We pay a fortune to elect members of Parliament, then pay more to secure them, because keeping them alive is not only part of our effort to sustain our democracy and legislative continuity. Their deaths usually occasion expensive and unnecessarily divisive by-elections.
However, VIP protection is a joke. Many serving legislators are protected by rusty police officers, quite often kinsmen picked from the Administration Police Service, many without any VIP protection training.
You will not be surprised to find these guards busy browsing social media for TikTok laughs while on duty, the phone being the biggest distraction from their focus.
To compound it, Kenyan VIPs love to use their guards as errand boys, dealing with all sorts of missions, from supermarket runs to condom purchases in the small hours of the night. This familiarity with security officers detailed to protect VIPs is as disgusting as it is unprofessional.
I have never quite understood why Parliament does not have its own Parliamentary Police Service, tailored and trained to meet the unique needs of the Legislature, with its deep political attachments.
But beyond that, the intelligence gaps in this country are now becoming embarrassing and costly. If initial police investigations are to be believed, the Kasipul MP fell to the bullets of a criminal gang.

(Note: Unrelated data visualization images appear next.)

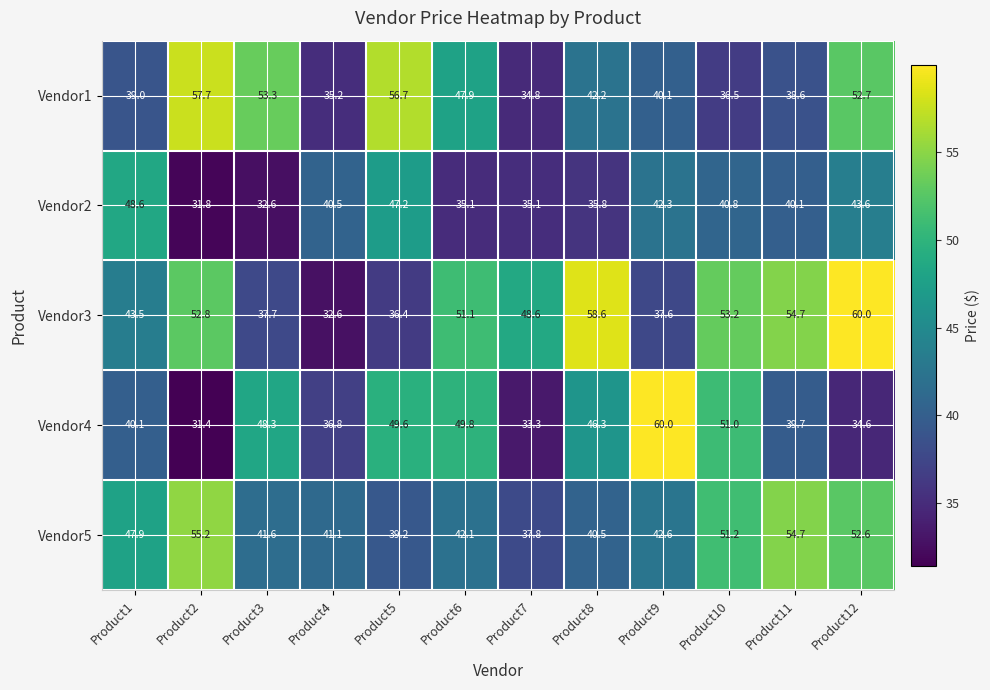

What is the difference between the maximum and minimum values in the Vendor1 series?

22.9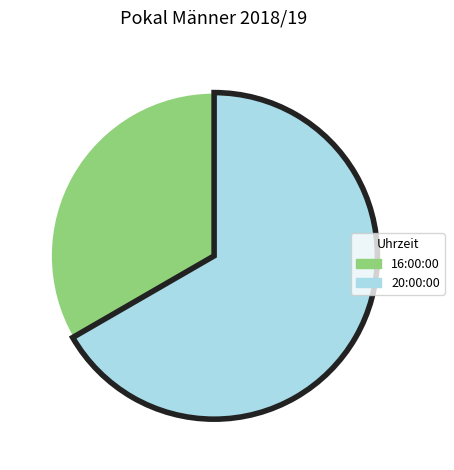

Is there any slice that represents more than half of the pie?

Yes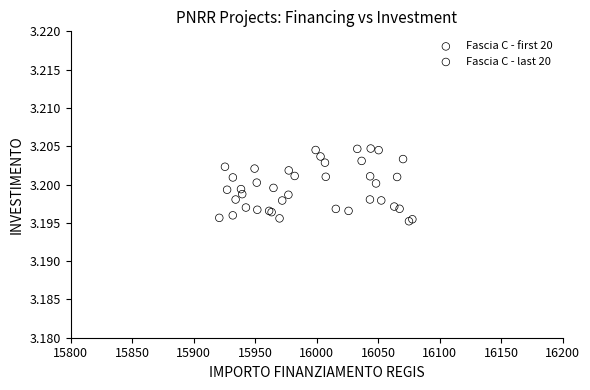

What are all the series names shown in the legend?

Fascia C - first 20, Fascia C - last 20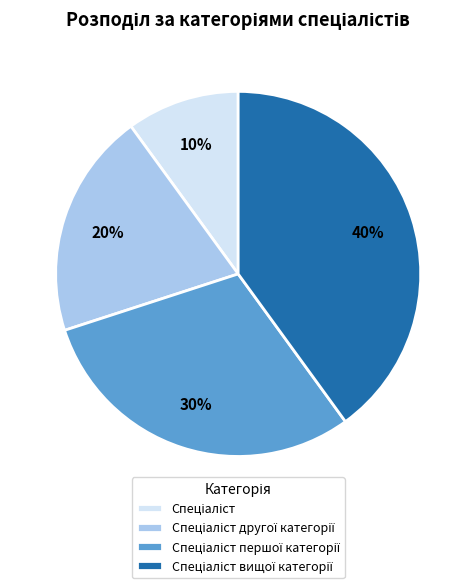

To the nearest percent, what is the average slice percentage?

25%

But you and I know that no regular criminal casually plans and executes the murder of a sitting legislator, on a major road in the capital. Especially in the era of technological advancement, which makes surveillance easy.
Two incidents around the time of the MP’s murder confirm my worries that intelligence gathering in this country has become a clown fest. First, over the weekend, someone in a crowd in Migori county threw a shoe that struck President William Ruto. You shudder to imagine how that would have gone if the missile was something worse than a shoe. Presidential tours are intelligence-driven operations, where there should be no room for error.
Days before that, I had watched a bizarre scene on live TV, when Police IG Douglas Kanja was forced to sit in his chopper for more than an hour, when he landed, due to protests and insecurity.
Angry crowds at Ang’ata Barrikoi in Narok county were demonstrating following the police killings of at least five residents protesting an alleged land grab. Watching the scenes, I wondered how the chief of the nation’s police would run into hostile crowds, without prior intelligence warning.
Intelligence is the backbone of security. If the President is being ‘shoed’ in a corner of the country, the police chief is being marooned in another corner, while a sitting legislator is assassinated on the streets of the capital; the country’s intelligence agencies must be brought to account. The huge security budget has to be justified.
If anything, some of the said ODM leaders have recently behaved more like UDA than the real members of the ruling party, singing songs of praise for a government they now dare accuse of colluding in the MP’s murder, without any evidence.
It beats logic, therefore, why they are unable to leverage their broad-based networks within the regime, led by their party’s donated ‘experts’, to seek deeper investigations into the murder of the MP, rather than engaging in cheap rumour-mongering.
While we’re at it, let it not escape the country’s leaders that all the bad politics has the effect of seeping into the populace and setting up what now looks like a restive citizenry, just one small trigger away from a complete breakdown of law and order.
Too many fools hold high office in this land, the effect of which is that the leadership has no sense of presence and zero attention to the needs of the people.
The reaction of the population is becoming more and more anger, expressed in different forms, but with the worrying result that if not arrested, this public anger borne of unresolved disillusionment with the leadership will grow into something bigger.
It may currently manifest, at least on social media, in form of celebrating the deaths of leaders or wishing death on the living ones, but mass anger ultimately never ends well.